Конечно же, как и у Зощенко, у Шишкова можно встретить те же приемы достижения комического эффекта, но если для Шишкова сказ был прежде всего средством создания определенной стилевой манеры, непривычной для читателя и именно в силу этого останавливающей его внимание, то для Зощенко к середине двадцатых годов сказ стал уже в первую очередь приемом создания устойчивой маски рассказчика-мещанина. И, несмотря на то, что многие рассказы того же Шишкова и многие — особенно ранние - рассказы Зощенко близки тематически, рассказы Зощенко большей частью заметно выигрывают в силе художественного воздействия. Если и Шишков и Волков ориентировались на простоту сказа, то Зощенко, наоборот, стремился к сложности его (при всей внешней простоте своих рассказов!), не только за счет сложности соотношения языковых элементов внутри сказа, но и — в первую очередь — пользуясь сатирической маской постоянного для Зощенко рассказчика-обывателя.

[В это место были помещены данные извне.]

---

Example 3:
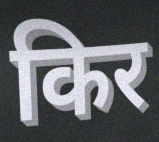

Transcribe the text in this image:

किर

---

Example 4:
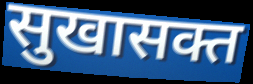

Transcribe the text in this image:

सुखासक्त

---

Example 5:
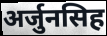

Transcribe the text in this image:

अर्जुनसिहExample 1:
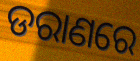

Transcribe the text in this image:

ଡରାଣରେ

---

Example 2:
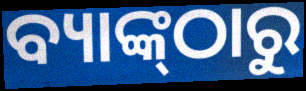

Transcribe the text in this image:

ବ୍ୟାଙ୍କ୍‌ଠାରୁ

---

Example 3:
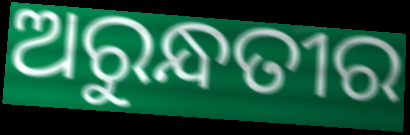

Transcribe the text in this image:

ଅରୁନ୍ଧତୀର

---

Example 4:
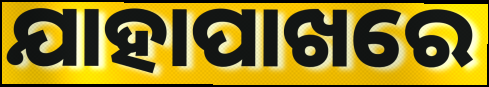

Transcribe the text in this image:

ଯାହାପାଖରେ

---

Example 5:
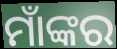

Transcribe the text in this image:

ମାଁଙ୍କର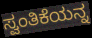
ಸ್ವಂತಿಕೆಯನ್ನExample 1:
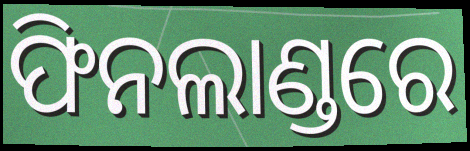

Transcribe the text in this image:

ଫିନଲାଣ୍ଡରେ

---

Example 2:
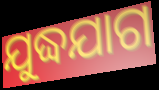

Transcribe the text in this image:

ଯୁଦ୍ଧଯାଗ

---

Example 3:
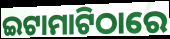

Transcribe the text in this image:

ଇଟାମାଟିଠାରେ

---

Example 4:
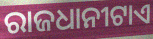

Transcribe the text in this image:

ରାଜଧାନୀଟାଏ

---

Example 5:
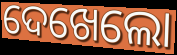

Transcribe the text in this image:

ଦେଖେଲୋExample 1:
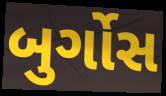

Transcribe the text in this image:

બુર્ગોસ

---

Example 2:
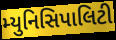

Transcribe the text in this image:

મ્યુનિસિપાલિટી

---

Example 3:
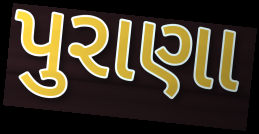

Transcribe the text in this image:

પુરાણા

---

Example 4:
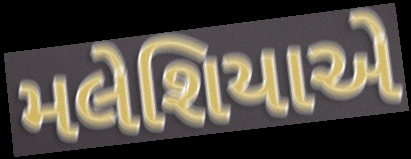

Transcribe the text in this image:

મલેશિયાએ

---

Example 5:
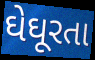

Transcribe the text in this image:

ઘેઘૂરતાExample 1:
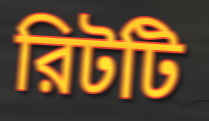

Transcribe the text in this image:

রিটটি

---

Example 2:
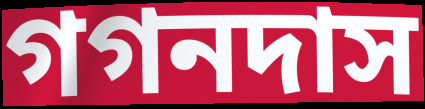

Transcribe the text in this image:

Социальная индифферентность зощенковского рассказчика—это не только свидетельство его ограниченности, это мировоззренческая позиция человека, замкнувшегося в мирке пусть примитивных, но зато своих собственных интересов. Уже сама претензия рассказчика на толкование его поведения как единственно возможного в данной ситуации, более того, как вполне безупречного, позволяет составить достаточно определенное и весьма нелестное представление о герое.

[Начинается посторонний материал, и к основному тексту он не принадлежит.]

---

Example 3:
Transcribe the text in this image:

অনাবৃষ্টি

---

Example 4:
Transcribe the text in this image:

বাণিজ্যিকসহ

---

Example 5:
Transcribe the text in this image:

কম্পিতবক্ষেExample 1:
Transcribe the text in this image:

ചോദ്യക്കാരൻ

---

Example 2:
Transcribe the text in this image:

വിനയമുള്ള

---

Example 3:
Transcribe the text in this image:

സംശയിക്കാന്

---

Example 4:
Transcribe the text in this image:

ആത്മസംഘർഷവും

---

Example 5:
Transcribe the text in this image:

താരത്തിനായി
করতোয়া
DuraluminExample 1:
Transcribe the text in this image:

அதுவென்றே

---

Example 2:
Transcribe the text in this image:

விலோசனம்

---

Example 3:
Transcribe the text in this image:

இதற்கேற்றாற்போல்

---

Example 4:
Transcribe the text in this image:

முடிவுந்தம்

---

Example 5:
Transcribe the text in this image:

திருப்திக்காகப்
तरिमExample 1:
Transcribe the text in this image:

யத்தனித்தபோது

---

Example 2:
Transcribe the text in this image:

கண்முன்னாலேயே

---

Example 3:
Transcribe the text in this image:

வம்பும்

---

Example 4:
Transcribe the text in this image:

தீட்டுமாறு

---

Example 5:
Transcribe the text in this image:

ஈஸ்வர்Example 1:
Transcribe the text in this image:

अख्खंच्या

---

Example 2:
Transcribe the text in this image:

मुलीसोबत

Вот почему (вновь вернемся к “Аристократке”) к концу зощенковского рассказа у читателя не остается ни малейшего сомнения, что заключающий рассказ вывод типа: “Не нравятся мне аристократки”,— стал возможным — нет, обязательным — уже после того, как рассказчику ясно: “...теперь с ней не гулять”. Человек, привыкший все окружающее воспринимать исключительно с точки зрения интересов своего маленького “я”, поставленного в центр мироздания, не должен, просто не может вести себя в изображенной художником ситуации иначе! В результате и возникает уже вполне сложившаяся социальная маска, а за фигурой рассказчика гораздо явственнее, нежели не только в рассказах Шишкова или Волкова, но и в “Рассказах Синебрюхова”, выступает автор с его отчетливо выраженным иронически-скептическим отношением к герою.